◆ **GIVEN RECORDS**:

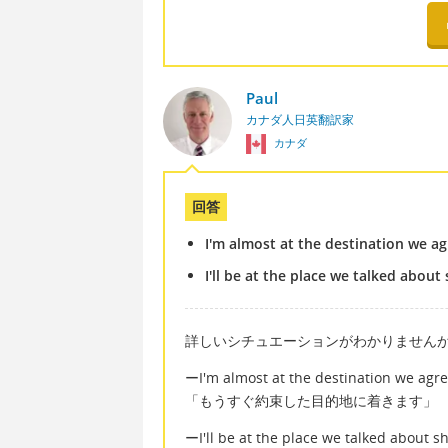
Paul
カナダ人日英翻訳家
カナダ
回答
I'm almost at the destination we a
I'll be at the place we talked about 
詳しいシチュエーションがわかりません
ーI'm almost at the destination we agr
「もうすぐ約束した目的地に着きます」
ーI'll be at the place we talked about sh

◆ **WORK REQUEST**:
Copy out every line of text in the material word for word, leaving the pictures out of your answer.

◆ **ANSWER TO THIS EXERCISE**:
Paul
カナダ人日英翻訳家
カナダ
回答
I'm almost at the destination we a
I'll be at the place we talked about 
詳しいシチュエーションがわかりません
ーI'm almost at the destination we agr
「もうすぐ約束した目的地に着きます」
ーI'll be at the place we talked about sh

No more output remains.